*Exercise description*
Copy, from the data below, each line that has the word "going".

Collected data:

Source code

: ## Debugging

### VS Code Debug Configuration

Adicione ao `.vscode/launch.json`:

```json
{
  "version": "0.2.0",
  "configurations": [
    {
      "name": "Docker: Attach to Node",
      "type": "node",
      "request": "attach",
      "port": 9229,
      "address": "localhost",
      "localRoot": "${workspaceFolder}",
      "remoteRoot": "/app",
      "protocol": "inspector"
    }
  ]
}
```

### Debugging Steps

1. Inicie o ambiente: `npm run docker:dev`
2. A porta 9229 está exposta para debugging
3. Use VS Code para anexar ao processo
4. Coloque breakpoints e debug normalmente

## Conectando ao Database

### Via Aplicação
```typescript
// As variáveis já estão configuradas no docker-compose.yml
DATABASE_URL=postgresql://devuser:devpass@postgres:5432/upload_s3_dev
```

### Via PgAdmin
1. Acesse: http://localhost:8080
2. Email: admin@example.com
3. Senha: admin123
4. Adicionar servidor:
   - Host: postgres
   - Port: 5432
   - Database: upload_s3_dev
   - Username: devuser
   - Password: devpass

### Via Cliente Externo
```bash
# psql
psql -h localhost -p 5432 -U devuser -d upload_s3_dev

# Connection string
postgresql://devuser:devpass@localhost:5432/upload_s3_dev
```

--

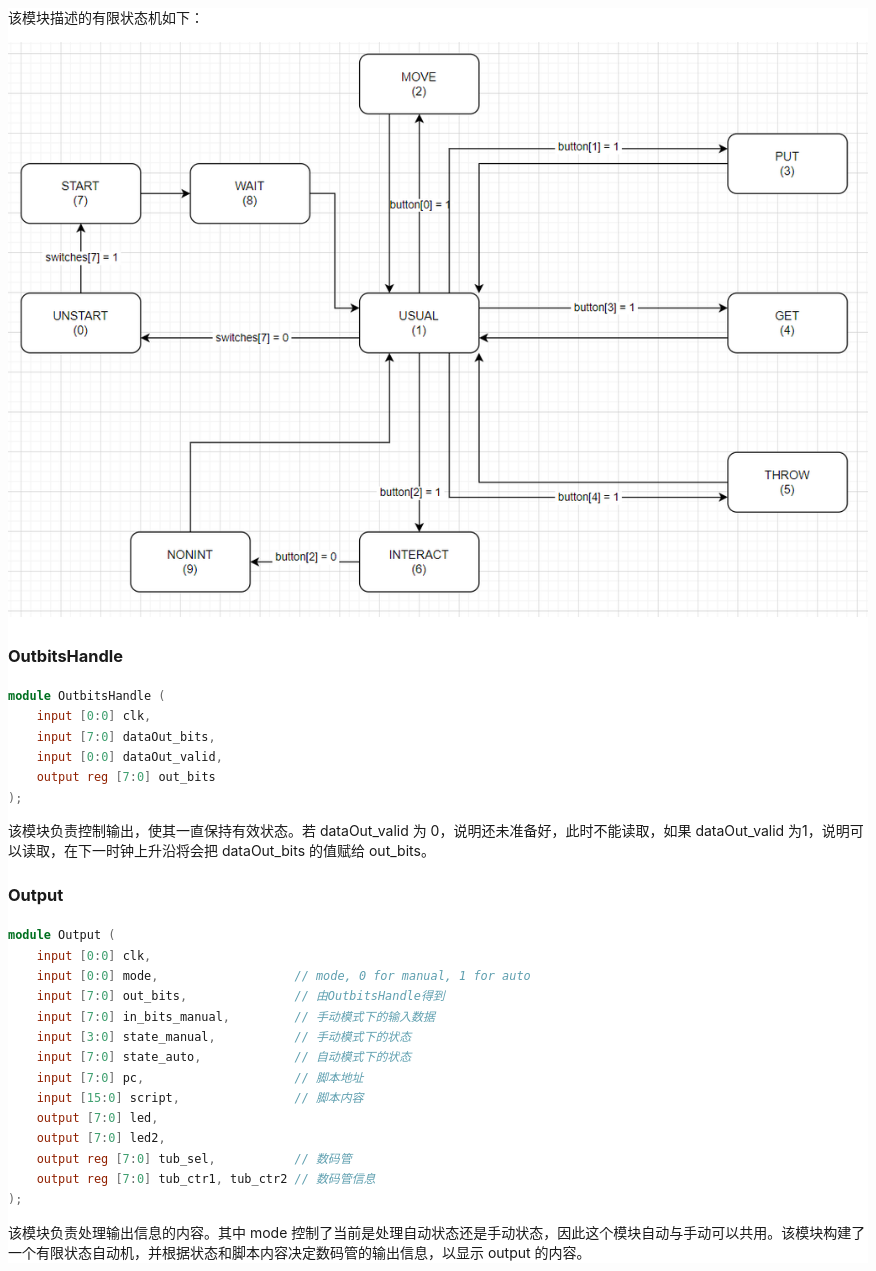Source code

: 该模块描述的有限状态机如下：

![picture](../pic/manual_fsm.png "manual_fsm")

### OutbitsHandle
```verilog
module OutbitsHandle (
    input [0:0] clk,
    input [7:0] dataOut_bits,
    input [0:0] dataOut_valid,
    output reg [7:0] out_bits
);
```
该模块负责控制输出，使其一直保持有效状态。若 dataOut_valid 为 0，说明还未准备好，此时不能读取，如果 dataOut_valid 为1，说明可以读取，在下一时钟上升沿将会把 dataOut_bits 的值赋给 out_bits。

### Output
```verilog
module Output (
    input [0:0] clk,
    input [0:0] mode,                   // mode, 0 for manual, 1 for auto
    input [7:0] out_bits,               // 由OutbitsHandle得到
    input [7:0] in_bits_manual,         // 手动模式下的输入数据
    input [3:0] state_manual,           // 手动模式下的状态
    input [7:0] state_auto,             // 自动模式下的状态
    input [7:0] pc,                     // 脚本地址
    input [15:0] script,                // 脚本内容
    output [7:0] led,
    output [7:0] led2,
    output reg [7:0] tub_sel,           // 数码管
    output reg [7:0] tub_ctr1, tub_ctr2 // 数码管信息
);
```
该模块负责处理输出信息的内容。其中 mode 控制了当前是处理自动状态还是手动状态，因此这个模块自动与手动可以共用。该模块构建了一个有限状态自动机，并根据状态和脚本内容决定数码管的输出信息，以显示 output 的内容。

...

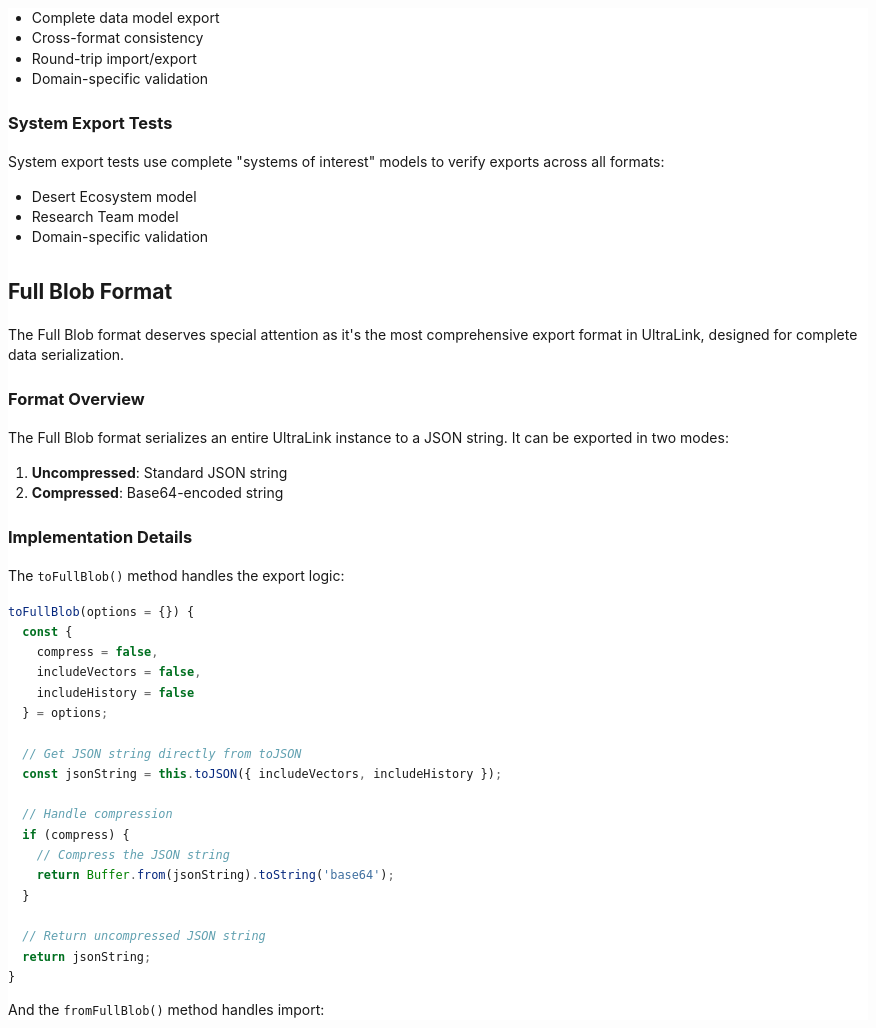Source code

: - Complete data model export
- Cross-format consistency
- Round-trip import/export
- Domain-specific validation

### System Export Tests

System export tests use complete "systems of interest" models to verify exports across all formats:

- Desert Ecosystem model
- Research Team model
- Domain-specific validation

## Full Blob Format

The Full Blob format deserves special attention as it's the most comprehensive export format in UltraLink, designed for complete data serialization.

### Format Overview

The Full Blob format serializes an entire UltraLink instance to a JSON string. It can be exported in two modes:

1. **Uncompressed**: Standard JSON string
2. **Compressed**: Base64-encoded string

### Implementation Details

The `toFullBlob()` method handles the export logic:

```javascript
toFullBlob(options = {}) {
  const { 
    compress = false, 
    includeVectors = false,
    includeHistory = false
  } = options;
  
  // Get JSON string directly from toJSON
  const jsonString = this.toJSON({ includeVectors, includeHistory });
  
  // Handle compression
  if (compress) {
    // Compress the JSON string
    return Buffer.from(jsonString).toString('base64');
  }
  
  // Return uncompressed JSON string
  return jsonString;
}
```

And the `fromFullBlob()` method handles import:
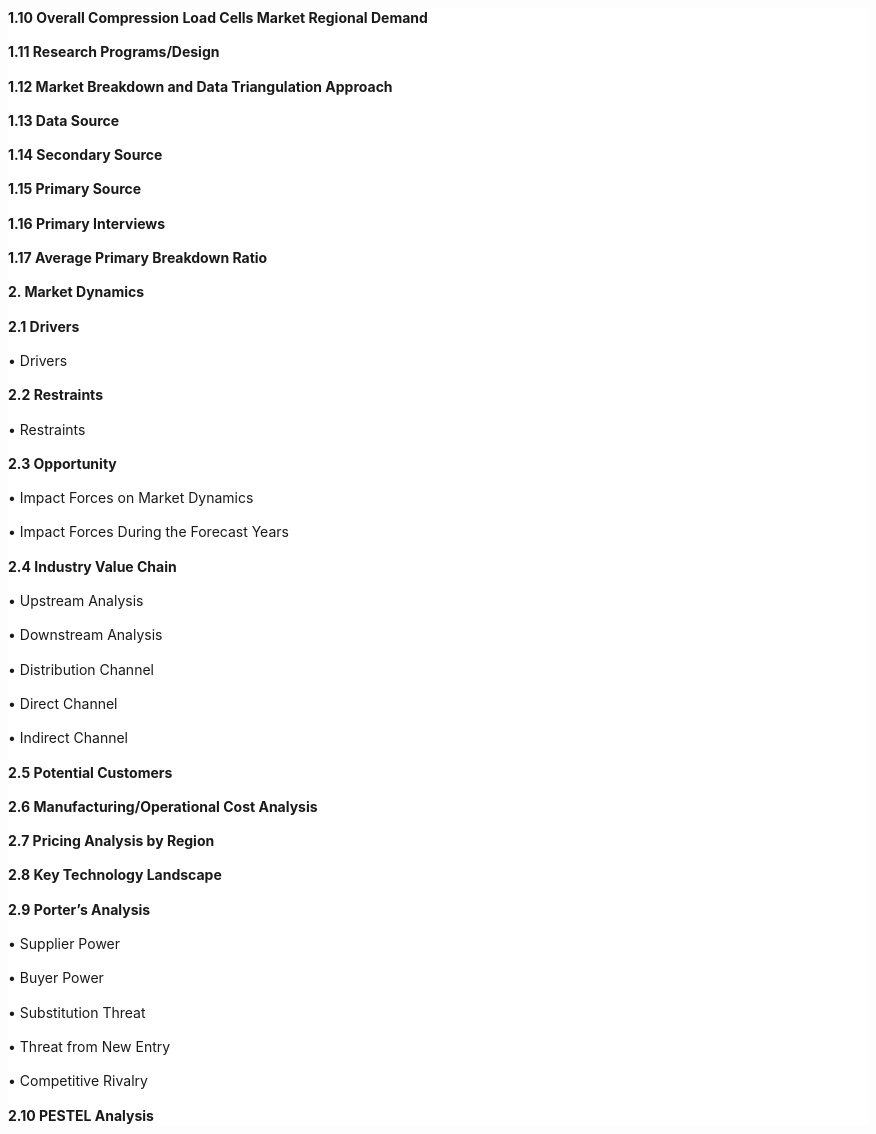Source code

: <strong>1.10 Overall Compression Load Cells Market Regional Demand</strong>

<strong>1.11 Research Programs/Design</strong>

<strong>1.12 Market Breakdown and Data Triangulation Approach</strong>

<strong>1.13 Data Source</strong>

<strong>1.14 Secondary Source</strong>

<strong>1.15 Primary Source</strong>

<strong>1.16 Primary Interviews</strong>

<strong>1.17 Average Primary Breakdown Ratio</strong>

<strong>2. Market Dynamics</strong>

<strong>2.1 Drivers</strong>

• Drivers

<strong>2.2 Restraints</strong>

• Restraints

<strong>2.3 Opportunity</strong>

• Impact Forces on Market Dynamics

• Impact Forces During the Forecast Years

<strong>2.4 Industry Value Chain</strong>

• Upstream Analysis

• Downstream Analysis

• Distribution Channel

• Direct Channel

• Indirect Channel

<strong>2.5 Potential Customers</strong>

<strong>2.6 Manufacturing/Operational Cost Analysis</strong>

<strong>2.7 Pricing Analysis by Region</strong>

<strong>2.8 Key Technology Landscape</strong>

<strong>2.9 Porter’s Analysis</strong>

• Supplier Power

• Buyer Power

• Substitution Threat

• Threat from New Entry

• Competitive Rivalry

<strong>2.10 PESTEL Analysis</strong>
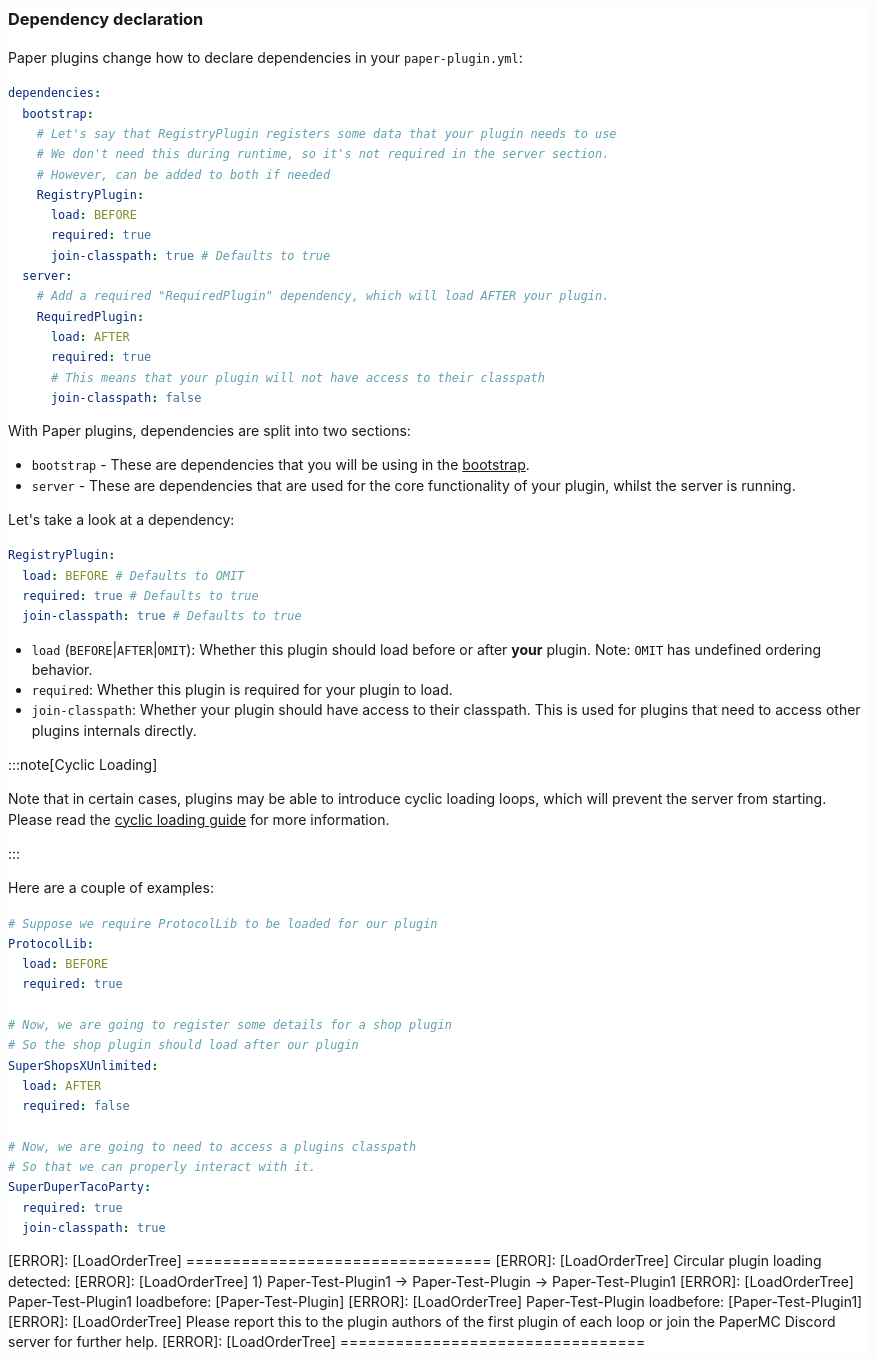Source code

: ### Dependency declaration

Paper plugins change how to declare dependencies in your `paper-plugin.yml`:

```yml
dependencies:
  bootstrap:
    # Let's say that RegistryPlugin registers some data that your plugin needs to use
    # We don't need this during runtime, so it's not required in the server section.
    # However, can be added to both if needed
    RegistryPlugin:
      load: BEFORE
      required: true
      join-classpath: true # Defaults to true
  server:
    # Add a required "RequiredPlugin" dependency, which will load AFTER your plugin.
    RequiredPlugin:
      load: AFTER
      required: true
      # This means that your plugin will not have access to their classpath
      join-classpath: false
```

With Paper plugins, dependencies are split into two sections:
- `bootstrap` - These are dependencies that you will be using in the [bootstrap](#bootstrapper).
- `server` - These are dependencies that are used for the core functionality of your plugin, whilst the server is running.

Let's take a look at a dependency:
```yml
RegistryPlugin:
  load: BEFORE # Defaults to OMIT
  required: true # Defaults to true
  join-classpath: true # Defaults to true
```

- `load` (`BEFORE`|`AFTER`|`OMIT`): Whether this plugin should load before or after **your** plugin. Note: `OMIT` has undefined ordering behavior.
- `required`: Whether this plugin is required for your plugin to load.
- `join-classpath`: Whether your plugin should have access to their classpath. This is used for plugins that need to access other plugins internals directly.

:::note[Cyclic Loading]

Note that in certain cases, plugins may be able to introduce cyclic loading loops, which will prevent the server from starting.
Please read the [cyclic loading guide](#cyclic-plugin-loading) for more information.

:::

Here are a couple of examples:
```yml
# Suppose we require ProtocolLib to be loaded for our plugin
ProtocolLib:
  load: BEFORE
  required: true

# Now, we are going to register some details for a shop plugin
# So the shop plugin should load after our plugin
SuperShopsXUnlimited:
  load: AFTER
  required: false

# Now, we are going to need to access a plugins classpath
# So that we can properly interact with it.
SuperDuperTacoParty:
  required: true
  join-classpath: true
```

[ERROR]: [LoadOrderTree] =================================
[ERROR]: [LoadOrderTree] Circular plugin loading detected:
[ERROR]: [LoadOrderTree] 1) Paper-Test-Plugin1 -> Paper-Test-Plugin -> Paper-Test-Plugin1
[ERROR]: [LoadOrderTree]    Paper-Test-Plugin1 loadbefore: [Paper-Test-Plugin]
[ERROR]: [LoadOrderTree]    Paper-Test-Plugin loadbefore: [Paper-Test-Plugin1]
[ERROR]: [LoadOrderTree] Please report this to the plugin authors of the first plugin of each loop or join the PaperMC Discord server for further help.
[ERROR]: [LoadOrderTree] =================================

*Completed task*
# Now, we are going to register some details for a shop plugin
# Now, we are going to need to access a plugins classpath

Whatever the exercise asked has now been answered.